Suburbs away, he goes alone. He always has. He does what he wants. He walks to the hospital, to fight the fatigue to come, and afterward he walks home. I meet him halfway, crossing an eight-lane road, and I am relieved to recognise his gait at that
distance. The next day I go with him, to be able to imagine where he is, what it's like. He is already a favourite of the nurses. He says, I don't know why I didn't ask you to come with me yesterday. It's because we were pretending. Pretending that he is Superman, and I am Wonder Woman, and cancer is just a glitch in our otherwise near-perfect life.
What can we do? ask the well-meaning. And at first it seems like nothing. It creeps in slowly, poison gently seeping into him, swirling around inside. Apart from hiccups so violent they rock the bed, nothing. Then one day after a shower, he calls me into the bathroom excitedly and rips out a handful of hair and I cry at the violence of it. I hear the tearing of Velcro roar through the air as I replay the scene but in fact it slips out smoothly, roots and all. He is fascinated by it. In thinking that can only have been inspired by
Anne of Green Gables
, I insist on a curl as a keepsake. Just in case.
We see our counsellor, one last time, and I shrug and remark that these are things that happen and, man, they seem to happen to us. I am reprimanded. It's the wrong attitude. It's the wrong way of thinking. We need to work on our ways of thinking.
A friend pays for cleaners. I receive a phone call while I am at work. The flat is too grimy, the manager says. Her cleaners can't possibly get through all that they intended to. They put in an extra hour. I am mortified and become more vigorous with the disinfectant wipes.
And then chemo-brain sets in and I start to lose him. He is numb, detached. Confused. We stick a laminated guide on the fridge, reminding us that chemo-brain is normal and can be combatted, so I buy him a book of Sudoku from the chemist. He lies in bed, book on chest, scratching in numbers, erasing them
away. He can't finish them and he despairs. He can't remember our conversation and he despairs. He can't sleep but when he does nightmares tease and torture him.
And all along, we have the perfect excuse for everything. Unwanted invitations, commitments and obligations: Sorry, you might have heard, he has cancer? Drunks on the street begging some change: Mate, I have cancer. The Wilderness Society removes him from their donations list: Cancer. My interest in my work wanes, half days here and there: My husband has cancer. Life was never simpler. Just me, him and cancer. We wake up, we fight it, we rest. For the first time, I don't feel guilty about letting people down. For the first time, I don't really care what people think.
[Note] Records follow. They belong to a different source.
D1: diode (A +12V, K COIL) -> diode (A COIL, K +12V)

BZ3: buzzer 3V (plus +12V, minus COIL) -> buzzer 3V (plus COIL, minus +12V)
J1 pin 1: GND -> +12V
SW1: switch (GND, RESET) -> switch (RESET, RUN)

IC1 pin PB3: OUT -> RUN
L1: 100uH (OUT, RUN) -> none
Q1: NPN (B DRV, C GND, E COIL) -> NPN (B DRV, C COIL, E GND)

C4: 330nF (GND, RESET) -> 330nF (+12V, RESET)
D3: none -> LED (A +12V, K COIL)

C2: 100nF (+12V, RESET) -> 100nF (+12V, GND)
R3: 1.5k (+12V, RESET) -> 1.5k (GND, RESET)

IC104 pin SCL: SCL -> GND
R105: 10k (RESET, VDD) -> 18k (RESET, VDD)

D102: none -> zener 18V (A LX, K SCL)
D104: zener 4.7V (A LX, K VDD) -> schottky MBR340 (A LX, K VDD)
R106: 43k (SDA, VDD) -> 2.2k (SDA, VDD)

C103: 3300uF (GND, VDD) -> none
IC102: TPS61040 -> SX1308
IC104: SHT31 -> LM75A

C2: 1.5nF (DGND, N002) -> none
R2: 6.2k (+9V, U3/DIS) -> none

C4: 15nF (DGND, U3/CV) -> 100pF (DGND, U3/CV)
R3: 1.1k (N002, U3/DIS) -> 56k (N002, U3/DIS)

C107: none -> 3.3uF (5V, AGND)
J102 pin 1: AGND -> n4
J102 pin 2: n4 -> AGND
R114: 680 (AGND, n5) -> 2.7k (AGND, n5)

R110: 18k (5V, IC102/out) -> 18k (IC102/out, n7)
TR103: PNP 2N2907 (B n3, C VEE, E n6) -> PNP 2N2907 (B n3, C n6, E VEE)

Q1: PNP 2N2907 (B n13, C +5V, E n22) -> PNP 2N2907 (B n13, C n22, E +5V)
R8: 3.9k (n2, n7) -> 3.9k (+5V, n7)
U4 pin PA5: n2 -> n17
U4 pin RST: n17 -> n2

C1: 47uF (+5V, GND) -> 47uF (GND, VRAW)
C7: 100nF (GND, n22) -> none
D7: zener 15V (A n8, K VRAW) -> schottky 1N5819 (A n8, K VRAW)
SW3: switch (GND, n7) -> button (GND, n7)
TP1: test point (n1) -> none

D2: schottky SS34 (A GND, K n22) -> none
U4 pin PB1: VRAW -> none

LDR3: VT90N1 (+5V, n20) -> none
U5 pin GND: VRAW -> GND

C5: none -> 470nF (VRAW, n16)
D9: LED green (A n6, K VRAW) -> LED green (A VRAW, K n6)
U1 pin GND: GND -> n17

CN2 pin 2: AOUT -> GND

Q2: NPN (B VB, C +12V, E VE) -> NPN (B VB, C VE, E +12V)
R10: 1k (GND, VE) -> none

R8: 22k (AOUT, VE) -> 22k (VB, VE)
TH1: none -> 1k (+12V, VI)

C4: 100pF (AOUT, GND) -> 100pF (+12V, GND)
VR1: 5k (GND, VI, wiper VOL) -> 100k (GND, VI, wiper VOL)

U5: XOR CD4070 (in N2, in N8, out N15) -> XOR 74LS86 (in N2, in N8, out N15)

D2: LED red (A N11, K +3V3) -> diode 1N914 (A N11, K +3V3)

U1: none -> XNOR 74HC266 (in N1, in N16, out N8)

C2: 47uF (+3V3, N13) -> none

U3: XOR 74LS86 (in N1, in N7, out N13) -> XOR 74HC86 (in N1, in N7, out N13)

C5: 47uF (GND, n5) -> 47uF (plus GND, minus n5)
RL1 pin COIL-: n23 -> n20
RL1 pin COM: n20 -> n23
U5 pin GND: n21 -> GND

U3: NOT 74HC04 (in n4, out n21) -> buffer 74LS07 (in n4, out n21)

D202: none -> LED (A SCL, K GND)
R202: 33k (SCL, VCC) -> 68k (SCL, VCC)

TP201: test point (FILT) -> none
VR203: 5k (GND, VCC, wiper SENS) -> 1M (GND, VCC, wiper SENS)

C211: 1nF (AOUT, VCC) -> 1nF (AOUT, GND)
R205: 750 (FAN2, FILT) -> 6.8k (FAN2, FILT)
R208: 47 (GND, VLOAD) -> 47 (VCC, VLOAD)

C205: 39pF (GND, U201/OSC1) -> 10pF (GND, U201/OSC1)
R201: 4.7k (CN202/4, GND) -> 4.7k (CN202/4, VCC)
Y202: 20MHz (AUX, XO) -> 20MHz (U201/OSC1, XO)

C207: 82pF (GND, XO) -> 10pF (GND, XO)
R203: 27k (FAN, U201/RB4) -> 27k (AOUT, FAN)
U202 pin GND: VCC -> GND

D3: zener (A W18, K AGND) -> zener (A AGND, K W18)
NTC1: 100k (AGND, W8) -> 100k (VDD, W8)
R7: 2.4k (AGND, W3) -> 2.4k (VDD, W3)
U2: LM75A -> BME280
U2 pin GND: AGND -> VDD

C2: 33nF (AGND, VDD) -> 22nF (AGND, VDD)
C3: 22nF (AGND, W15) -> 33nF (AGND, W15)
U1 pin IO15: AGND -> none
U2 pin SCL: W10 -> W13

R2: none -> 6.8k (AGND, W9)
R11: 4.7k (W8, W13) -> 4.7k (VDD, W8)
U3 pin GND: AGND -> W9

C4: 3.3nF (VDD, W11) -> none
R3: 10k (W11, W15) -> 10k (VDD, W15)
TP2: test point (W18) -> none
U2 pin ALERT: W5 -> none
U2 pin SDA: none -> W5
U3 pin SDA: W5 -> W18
At 3 am the thermometer tells him what he's been suspecting for hours: a temperature. Immuno-compromised as he is, infection moves in and stays. As he lies in emergency, waiting to be admitted, hairs loosen from his scalp. Hours later, after a bed opens up on the tenth floor, he crawls into a wheelchair and leaves the emergency bed layered with a blanket of hair.
He insists I go home for the clippers and becomes cold, withdrawn. We had talked about me shaving his head when the time came, a symbolic evening, red wine, tears and kisses. But no, now he wants to do it on his own while I'm at a friend's for dinner. It's okay, I say, he's not a dickhead; he has cancer. He sends me a text and a photo, bald, shiny. I'm relieved that he has a good head.
I use the quarantine situation to take the week off work. The elasticised mask digs into my nose and my breath becomes a soggy circle in front of my mouth. Every two hours I have to move the car and every two hours I change my mask. I come back in to the
room and he is tiny in the bed, no way to distinguish head from neck. Wrapped up like that, he looks like a worm. I think that this is only the beginning.